We can only do what we can do even when we do not feel relaxed doing it
No chance of getting outside care at present.
Stay Strong
 

Pete1

Registered User
Jul 16, 2019
866
It’s good just to have someone to vent concerns at thsnks
Hi @Nats11, feel free to share always! I certainly found the wandering difficult to deal with, but as I said the positive is that Mum is returning. It really is a risk management balancing act, the fear of passing on Covid-19 or the fear of leaving a loved one with Dementia struggling without the support you feel they need.
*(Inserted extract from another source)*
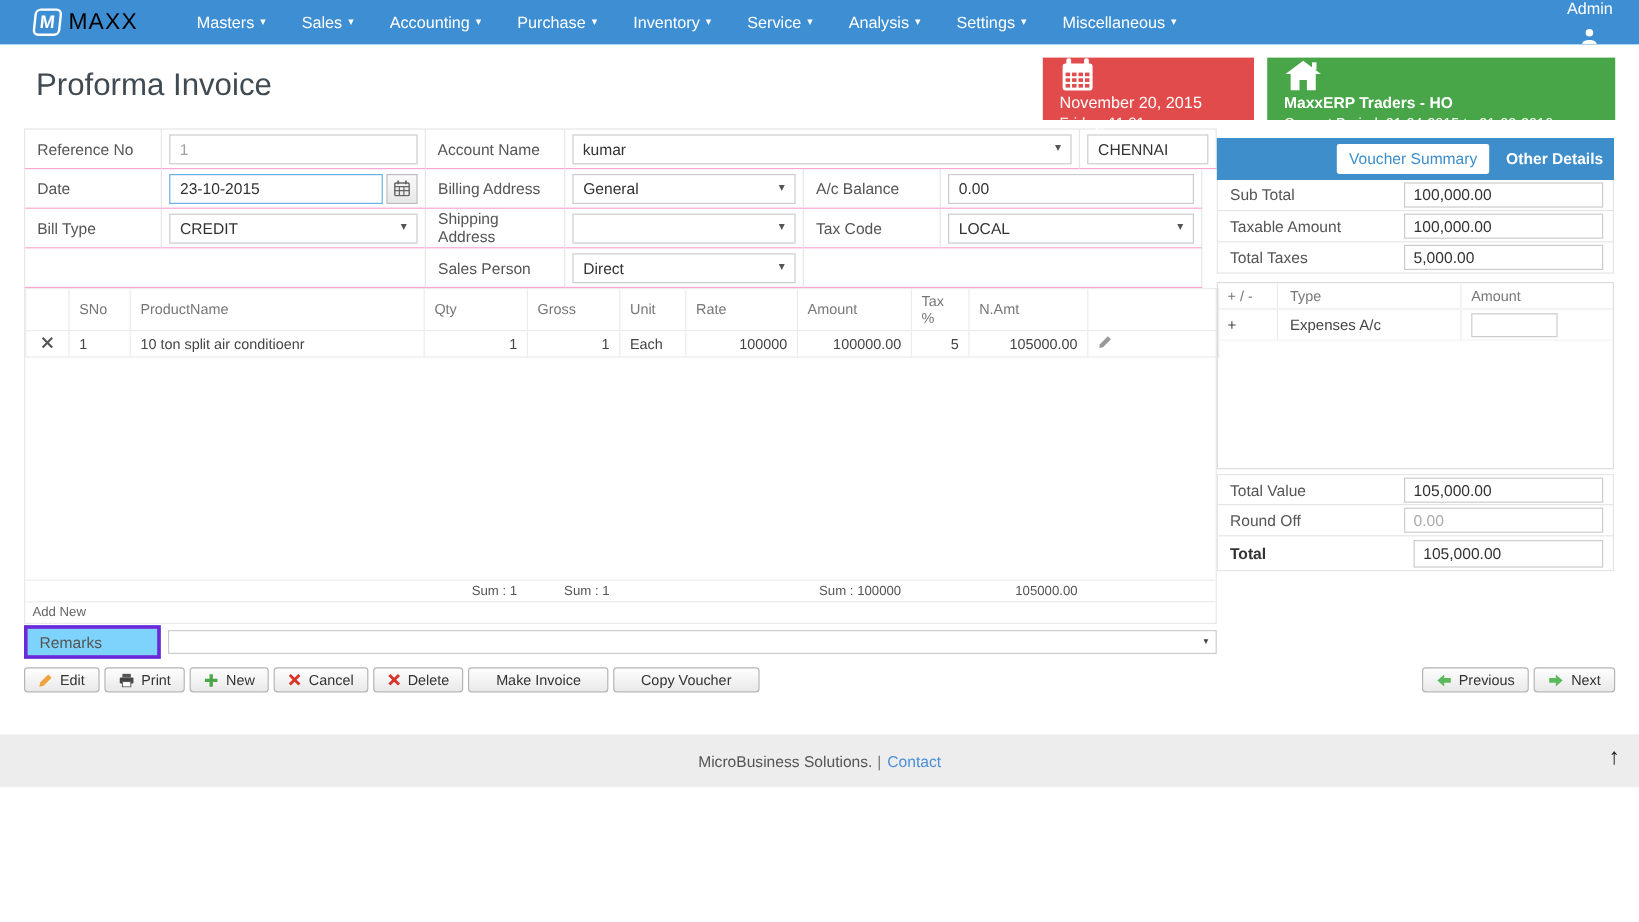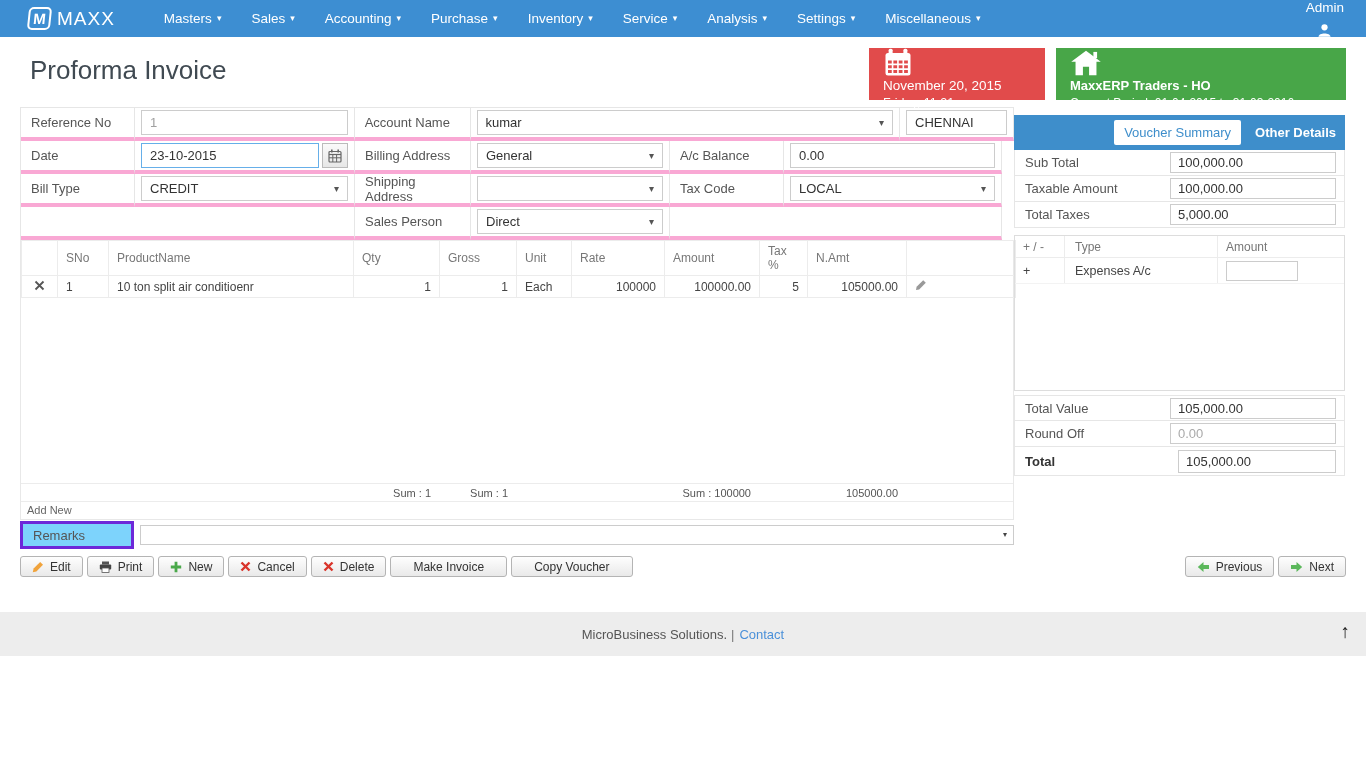"MAXX" .brand-text { color: #ffffff -> #000000 }
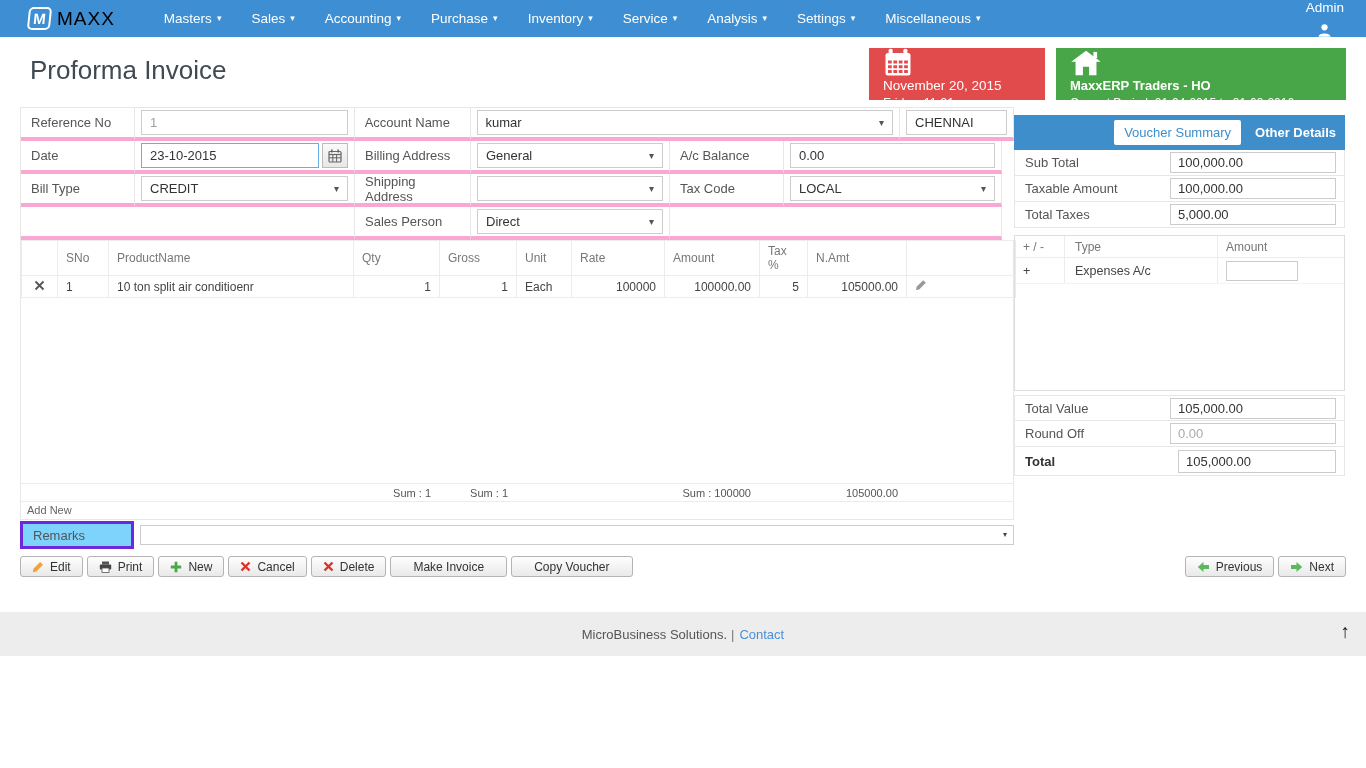"Reference No" .fcell { border-bottom: 4px solid #f9a8d4 -> 1px solid #f9a8d4 }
I guess it is just being pragmatic with what you can realistically do on a daily basis. I do feel for you and the family. Carry on posting though.....
 

Meesh

New member
Apr 15, 2020
1
It’s so difficult , did you say she’s been to yours for lunch during this time , my dad lives alone 5 mins from us and appears multiple times a day at the end of our drive , I would love to be able to sit with him in our garden he dues to understand he can’t come in , I have to tell him every day the reason why he can’t , what is the general opinion should I let him sit in the garden with us to break up his day
 

Shedrech

Volunteer Moderator
Dec 15, 2012
9,228
Yorkshire
Hello @Meesh
A warm welcome to DTP

Personally, I would.... I'd set a chair and if poss a small table (to put a drink and biscuit on) for him 2 metres away and let him settle

Maybe it's not exactly keeping to the words of the guidelines but it is to the spirit and he needs special understanding... I certainly have seen a few families doing this and to me it's not hurting anyone but is helping the family

Others may disagree... you have to decide what's best in your circumstances
 

millalm

Registered User
Oct 9, 2019
93
Absolutely sit with him in the garden! I know this might not be a popular decision but If it was my Dad with dementia and he was is on his own I would consider making him part of my 'household' even though he does not live with you. If he lives alone and is not interacting with others then I think you have to weigh the risk of you potentially exposing him with the damage that being isolated will do to him. If I could safely visit only my Mum (who has dementia) in her care home without any risk to others I would choose to do it in a heartbeat.